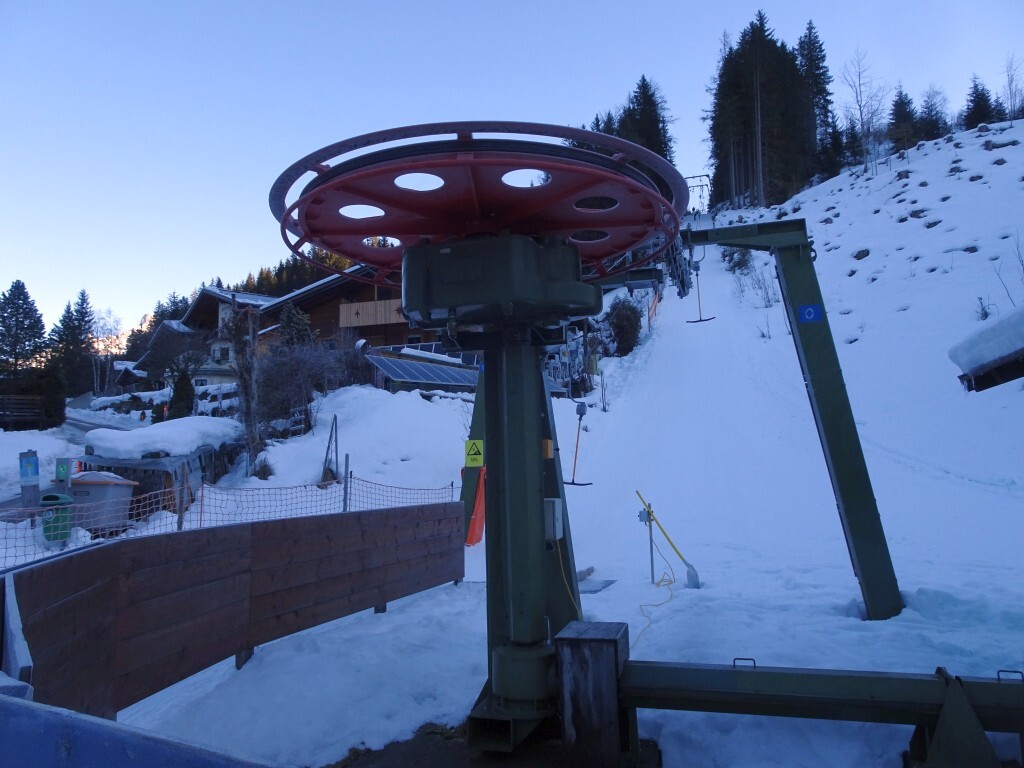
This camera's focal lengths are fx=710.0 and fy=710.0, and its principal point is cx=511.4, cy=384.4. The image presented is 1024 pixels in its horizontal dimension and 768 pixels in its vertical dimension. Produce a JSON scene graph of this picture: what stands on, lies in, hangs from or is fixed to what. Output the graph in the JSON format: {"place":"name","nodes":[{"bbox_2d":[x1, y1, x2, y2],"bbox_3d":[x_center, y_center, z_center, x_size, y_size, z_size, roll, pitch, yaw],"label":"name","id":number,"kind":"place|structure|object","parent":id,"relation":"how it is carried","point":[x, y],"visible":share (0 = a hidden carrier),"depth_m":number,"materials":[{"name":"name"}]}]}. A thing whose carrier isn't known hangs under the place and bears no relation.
{"place":"outdoors","nodes":[
{"label":"outdoors","id":0,"kind":"place"},
{"bbox_2d":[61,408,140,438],"label":"road","id":1,"kind":"structure","parent":0,"point":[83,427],"materials":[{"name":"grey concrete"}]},
{"bbox_2d":[130,285,281,388],"label":"house","id":2,"kind":"structure","parent":0,"point":[191,313],"materials":[{"name":"brown wood"}]},
{"bbox_2d":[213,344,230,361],"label":"window","id":3,"kind":"structure","parent":2,"relation":"in","point":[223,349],"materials":[{"name":"white"}]},
{"bbox_2d":[255,263,423,352],"label":"wooden chalet","id":4,"kind":"structure","parent":0,"point":[340,302],"materials":[{"name":"brown wood"}]},
{"bbox_2d":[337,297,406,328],"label":"balcony","id":5,"kind":"structure","parent":4,"relation":"attached to","point":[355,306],"depth_m":34.05,"materials":[{"name":"brown wood"}]},
{"bbox_2d":[0,0,1023,342],"label":"sky","id":6,"kind":"structure","parent":0,"point":[450,5],"materials":[{"name":"blue"}]},
{"bbox_2d":[8,121,1023,767],"label":"snow ground","id":7,"kind":"structure","parent":0,"point":[666,330],"materials":[{"name":"white snow"}]},
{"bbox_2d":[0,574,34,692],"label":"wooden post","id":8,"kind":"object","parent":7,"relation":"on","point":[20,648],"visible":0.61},
{"bbox_2d":[0,394,45,428],"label":"wooden fence","id":9,"kind":"object","parent":7,"relation":"on","point":[37,418],"visible":0.86,"depth_m":30.84,"materials":[{"name":"brown wood"}]},
{"bbox_2d":[0,280,46,388],"label":"conifer tree","id":10,"kind":"object","parent":7,"relation":"on","point":[34,310],"visible":0.95,"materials":[{"name":"plant"}]},
{"bbox_2d":[19,449,40,509],"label":"sign","id":11,"kind":"object","parent":7,"relation":"on","point":[32,482],"visible":0.91,"depth_m":10.08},
{"bbox_2d":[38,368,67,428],"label":"shrub","id":12,"kind":"object","parent":7,"relation":"on","point":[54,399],"visible":0.78,"depth_m":33.03,"materials":[{"name":"green plant"}]},
{"bbox_2d":[40,493,73,542],"bbox_3d":[-6.141,1.824,9.603,0.450,0.642,0.421,0,-4,-6],"label":"green bin","id":13,"kind":"object","parent":7,"relation":"on","point":[54,495],"visible":0.74,"depth_m":9.46,"materials":[{"name":"green plastic"}]},
{"bbox_2d":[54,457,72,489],"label":"green sign","id":14,"kind":"object","parent":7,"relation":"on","point":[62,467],"visible":0.92,"depth_m":10.27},
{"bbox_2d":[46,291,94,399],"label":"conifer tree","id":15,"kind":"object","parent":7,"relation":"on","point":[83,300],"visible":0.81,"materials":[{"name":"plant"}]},
{"bbox_2d":[69,470,137,533],"bbox_3d":[-6.051,1.750,10.389,0.886,0.907,0.728,-2,-4,12],"label":"bin","id":16,"kind":"object","parent":7,"relation":"on","point":[94,487],"visible":0.73,"depth_m":10.13,"materials":[{"name":"plastic"}]},
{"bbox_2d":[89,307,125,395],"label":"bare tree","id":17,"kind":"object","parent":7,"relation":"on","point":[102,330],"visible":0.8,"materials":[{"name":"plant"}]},
{"bbox_2d":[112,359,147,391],"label":"house","id":18,"kind":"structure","parent":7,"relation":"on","point":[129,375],"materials":[{"name":"brown wood"}]},
{"bbox_2d":[0,683,279,767],"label":"blue barrier","id":19,"kind":"object","parent":7,"relation":"on","point":[13,704],"visible":1,"depth_m":1.58,"materials":[{"name":"blue plastic"}]},
{"bbox_2d":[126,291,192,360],"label":"conifer tree","id":20,"kind":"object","parent":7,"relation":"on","point":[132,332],"visible":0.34,"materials":[{"name":"green plant"}]},
{"bbox_2d":[78,433,242,515],"bbox_3d":[-6.707,1.719,13.686,2.589,1.797,3.021,-2,-4,12],"label":"wooden shed","id":21,"kind":"structure","parent":7,"relation":"on","point":[153,470],"depth_m":12.64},
{"bbox_2d":[82,415,241,460],"bbox_3d":[-7.218,1.123,14.747,2.544,0.794,2.536,-2,-4,12],"label":"snow pile","id":22,"kind":"object","parent":21,"relation":"on","point":[145,435],"visible":0.82,"depth_m":14.04,"materials":[{"name":"white snow"}]},
{"bbox_2d":[167,358,194,419],"bbox_3d":[-11.329,0.475,24.423,1.108,2.739,1.119,2,-5,-35],"label":"shrub","id":23,"kind":"object","parent":7,"relation":"on","point":[183,386],"visible":0.8,"depth_m":24.21,"materials":[{"name":"green plant"}]},
{"bbox_2d":[175,464,188,529],"bbox_3d":[-4.481,1.720,9.640,0.097,1.311,0.090,-2,-4,12],"label":"fence post","id":24,"kind":"object","parent":7,"relation":"on","point":[181,513],"visible":0.81,"depth_m":9.62,"materials":[{"name":"brown wood"}]},
{"bbox_2d":[0,474,457,569],"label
---
Work to complete — Hand back the data above exactly, leaving out all pictures.

Exercise solution —
This camera's focal lengths are fx=710.0 and fy=710.0, and its principal point is cx=511.4, cy=384.4. The image presented is 1024 pixels in its horizontal dimension and 768 pixels in its vertical dimension. Produce a JSON scene graph of this picture: what stands on, lies in, hangs from or is fixed to what. Output the graph in the JSON format: {"place":"name","nodes":[{"bbox_2d":[x1, y1, x2, y2],"bbox_3d":[x_center, y_center, z_center, x_size, y_size, z_size, roll, pitch, yaw],"label":"name","id":number,"kind":"place|structure|object","parent":id,"relation":"how it is carried","point":[x, y],"visible":share (0 = a hidden carrier),"depth_m":number,"materials":[{"name":"name"}]}]}. A thing whose carrier isn't known hangs under the place and bears no relation.
{"place":"outdoors","nodes":[
{"label":"outdoors","id":0,"kind":"place"},
{"bbox_2d":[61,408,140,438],"label":"road","id":1,"kind":"structure","parent":0,"point":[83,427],"materials":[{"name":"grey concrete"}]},
{"bbox_2d":[130,285,281,388],"label":"house","id":2,"kind":"structure","parent":0,"point":[191,313],"materials":[{"name":"brown wood"}]},
{"bbox_2d":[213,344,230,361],"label":"window","id":3,"kind":"structure","parent":2,"relation":"in","point":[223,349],"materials":[{"name":"white"}]},
{"bbox_2d":[255,263,423,352],"label":"wooden chalet","id":4,"kind":"structure","parent":0,"point":[340,302],"materials":[{"name":"brown wood"}]},
{"bbox_2d":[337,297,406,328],"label":"balcony","id":5,"kind":"structure","parent":4,"relation":"attached to","point":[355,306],"depth_m":34.05,"materials":[{"name":"brown wood"}]},
{"bbox_2d":[0,0,1023,342],"label":"sky","id":6,"kind":"structure","parent":0,"point":[450,5],"materials":[{"name":"blue"}]},
{"bbox_2d":[8,121,1023,767],"label":"snow ground","id":7,"kind":"structure","parent":0,"point":[666,330],"materials":[{"name":"white snow"}]},
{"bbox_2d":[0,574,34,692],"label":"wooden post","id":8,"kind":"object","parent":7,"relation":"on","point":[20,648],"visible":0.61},
{"bbox_2d":[0,394,45,428],"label":"wooden fence","id":9,"kind":"object","parent":7,"relation":"on","point":[37,418],"visible":0.86,"depth_m":30.84,"materials":[{"name":"brown wood"}]},
{"bbox_2d":[0,280,46,388],"label":"conifer tree","id":10,"kind":"object","parent":7,"relation":"on","point":[34,310],"visible":0.95,"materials":[{"name":"plant"}]},
{"bbox_2d":[19,449,40,509],"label":"sign","id":11,"kind":"object","parent":7,"relation":"on","point":[32,482],"visible":0.91,"depth_m":10.08},
{"bbox_2d":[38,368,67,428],"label":"shrub","id":12,"kind":"object","parent":7,"relation":"on","point":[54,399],"visible":0.78,"depth_m":33.03,"materials":[{"name":"green plant"}]},
{"bbox_2d":[40,493,73,542],"bbox_3d":[-6.141,1.824,9.603,0.450,0.642,0.421,0,-4,-6],"label":"green bin","id":13,"kind":"object","parent":7,"relation":"on","point":[54,495],"visible":0.74,"depth_m":9.46,"materials":[{"name":"green plastic"}]},
{"bbox_2d":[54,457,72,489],"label":"green sign","id":14,"kind":"object","parent":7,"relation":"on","point":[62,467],"visible":0.92,"depth_m":10.27},
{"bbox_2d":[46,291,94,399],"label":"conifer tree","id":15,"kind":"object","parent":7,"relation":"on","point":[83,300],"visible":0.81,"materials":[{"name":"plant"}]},
{"bbox_2d":[69,470,137,533],"bbox_3d":[-6.051,1.750,10.389,0.886,0.907,0.728,-2,-4,12],"label":"bin","id":16,"kind":"object","parent":7,"relation":"on","point":[94,487],"visible":0.73,"depth_m":10.13,"materials":[{"name":"plastic"}]},
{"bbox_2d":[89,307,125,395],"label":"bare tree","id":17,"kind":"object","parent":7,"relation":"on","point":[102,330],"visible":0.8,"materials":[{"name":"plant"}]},
{"bbox_2d":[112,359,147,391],"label":"house","id":18,"kind":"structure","parent":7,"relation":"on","point":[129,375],"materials":[{"name":"brown wood"}]},
{"bbox_2d":[0,683,279,767],"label":"blue barrier","id":19,"kind":"object","parent":7,"relation":"on","point":[13,704],"visible":1,"depth_m":1.58,"materials":[{"name":"blue plastic"}]},
{"bbox_2d":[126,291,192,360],"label":"conifer tree","id":20,"kind":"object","parent":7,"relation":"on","point":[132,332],"visible":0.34,"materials":[{"name":"green plant"}]},
{"bbox_2d":[78,433,242,515],"bbox_3d":[-6.707,1.719,13.686,2.589,1.797,3.021,-2,-4,12],"label":"wooden shed","id":21,"kind":"structure","parent":7,"relation":"on","point":[153,470],"depth_m":12.64},
{"bbox_2d":[82,415,241,460],"bbox_3d":[-7.218,1.123,14.747,2.544,0.794,2.536,-2,-4,12],"label":"snow pile","id":22,"kind":"object","parent":21,"relation":"on","point":[145,435],"visible":0.82,"depth_m":14.04,"materials":[{"name":"white snow"}]},
{"bbox_2d":[167,358,194,419],"bbox_3d":[-11.329,0.475,24.423,1.108,2.739,1.119,2,-5,-35],"label":"shrub","id":23,"kind":"object","parent":7,"relation":"on","point":[183,386],"visible":0.8,"depth_m":24.21,"materials":[{"name":"green plant"}]},
{"bbox_2d":[175,464,188,529],"bbox_3d":[-4.481,1.720,9.640,0.097,1.311,0.090,-2,-4,12],"label":"fence post","id":24,"kind":"object","parent":7,"relation":"on","point":[181,513],"visible":0.81,"depth_m":9.62,"materials":[{"name":"brown wood"}]},
{"bbox_2d":[0,474,457,569],"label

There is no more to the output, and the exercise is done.